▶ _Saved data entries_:
------------------------

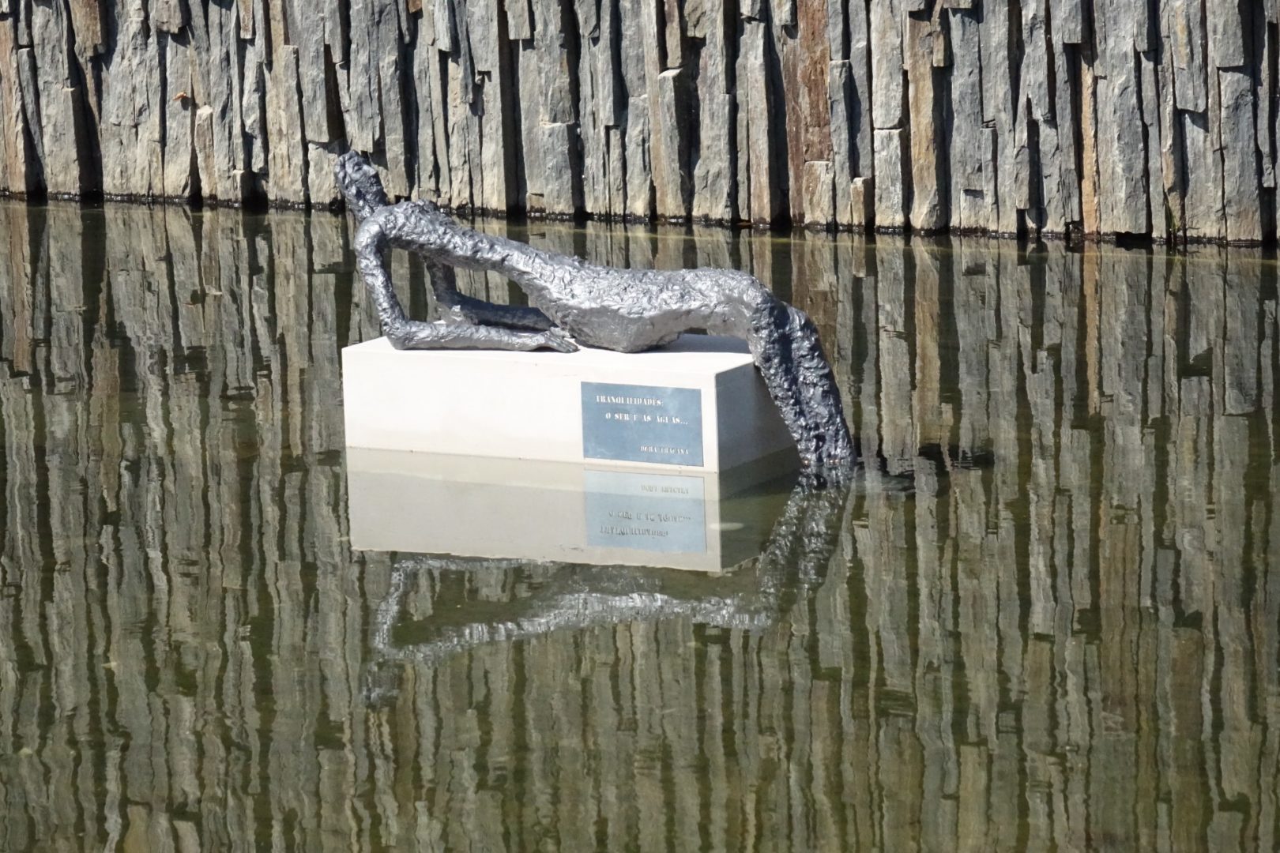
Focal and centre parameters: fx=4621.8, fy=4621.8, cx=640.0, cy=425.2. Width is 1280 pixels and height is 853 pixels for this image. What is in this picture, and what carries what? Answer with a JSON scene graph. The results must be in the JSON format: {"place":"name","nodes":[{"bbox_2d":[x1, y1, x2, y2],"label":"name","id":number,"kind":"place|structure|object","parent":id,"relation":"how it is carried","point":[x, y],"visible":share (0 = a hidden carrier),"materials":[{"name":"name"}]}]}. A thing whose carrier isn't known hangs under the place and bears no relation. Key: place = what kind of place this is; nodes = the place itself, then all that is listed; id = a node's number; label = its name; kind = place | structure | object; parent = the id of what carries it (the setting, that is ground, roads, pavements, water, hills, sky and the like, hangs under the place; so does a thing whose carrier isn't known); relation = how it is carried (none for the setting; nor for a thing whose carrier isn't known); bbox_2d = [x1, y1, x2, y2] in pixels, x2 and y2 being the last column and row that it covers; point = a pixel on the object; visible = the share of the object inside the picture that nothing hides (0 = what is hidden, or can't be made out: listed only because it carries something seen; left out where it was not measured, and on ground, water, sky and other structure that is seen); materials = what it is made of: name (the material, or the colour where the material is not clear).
{"place":"outdoors","nodes":[
{"label":"outdoors","id":0,"kind":"place"},
{"bbox_2d":[0,0,1279,247],"label":"stone wall","id":1,"kind":"structure","parent":0,"point":[1223,31],"materials":[{"name":"stone"}]},
{"bbox_2d":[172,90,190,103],"label":"dry leaf","id":2,"kind":"object","parent":1,"relation":"attached to","point":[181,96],"visible":0.89,"materials":[{"name":"brown"}]},
{"bbox_2d":[0,199,1279,852],"label":"water","id":3,"kind":"structure","parent":0,"point":[136,230],"materials":[{"name":"liquid"}]},
{"bbox_2d":[338,333,802,474],"label":"stone pedestal","id":4,"kind":"object","parent":3,"relation":"in","point":[476,369],"visible":0.73,"materials":[{"name":"white stone"}]},
{"bbox_2d":[324,150,847,467],"label":"statue","id":5,"kind":"object","parent":4,"relation":"on","point":[344,163],"visible":0.96,"materials":[{"name":"metal"}]},
{"bbox_2d":[578,383,704,465],"label":"plaque","id":6,"kind":"object","parent":4,"relation":"attached to","point":[612,414],"visible":0.96,"materials":[{"name":"metal"}]}
]}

------------------------

▶ _TASK OBJECTIVE_:
Output every entry exactly. Pictures stay out.

▶ _EXPECTED OUTPUT_:
Focal and centre parameters: fx=4621.8, fy=4621.8, cx=640.0, cy=425.2. Width is 1280 pixels and height is 853 pixels for this image. What is in this picture, and what carries what? Answer with a JSON scene graph. The results must be in the JSON format: {"place":"name","nodes":[{"bbox_2d":[x1, y1, x2, y2],"label":"name","id":number,"kind":"place|structure|object","parent":id,"relation":"how it is carried","point":[x, y],"visible":share (0 = a hidden carrier),"materials":[{"name":"name"}]}]}. A thing whose carrier isn't known hangs under the place and bears no relation. Key: place = what kind of place this is; nodes = the place itself, then all that is listed; id = a node's number; label = its name; kind = place | structure | object; parent = the id of what carries it (the setting, that is ground, roads, pavements, water, hills, sky and the like, hangs under the place; so does a thing whose carrier isn't known); relation = how it is carried (none for the setting; nor for a thing whose carrier isn't known); bbox_2d = [x1, y1, x2, y2] in pixels, x2 and y2 being the last column and row that it covers; point = a pixel on the object; visible = the share of the object inside the picture that nothing hides (0 = what is hidden, or can't be made out: listed only because it carries something seen; left out where it was not measured, and on ground, water, sky and other structure that is seen); materials = what it is made of: name (the material, or the colour where the material is not clear).
{"place":"outdoors","nodes":[
{"label":"outdoors","id":0,"kind":"place"},
{"bbox_2d":[0,0,1279,247],"label":"stone wall","id":1,"kind":"structure","parent":0,"point":[1223,31],"materials":[{"name":"stone"}]},
{"bbox_2d":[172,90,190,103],"label":"dry leaf","id":2,"kind":"object","parent":1,"relation":"attached to","point":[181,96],"visible":0.89,"materials":[{"name":"brown"}]},
{"bbox_2d":[0,199,1279,852],"label":"water","id":3,"kind":"structure","parent":0,"point":[136,230],"materials":[{"name":"liquid"}]},
{"bbox_2d":[338,333,802,474],"label":"stone pedestal","id":4,"kind":"object","parent":3,"relation":"in","point":[476,369],"visible":0.73,"materials":[{"name":"white stone"}]},
{"bbox_2d":[324,150,847,467],"label":"statue","id":5,"kind":"object","parent":4,"relation":"on","point":[344,163],"visible":0.96,"materials":[{"name":"metal"}]},
{"bbox_2d":[578,383,704,465],"label":"plaque","id":6,"kind":"object","parent":4,"relation":"attached to","point":[612,414],"visible":0.96,"materials":[{"name":"metal"}]}
]}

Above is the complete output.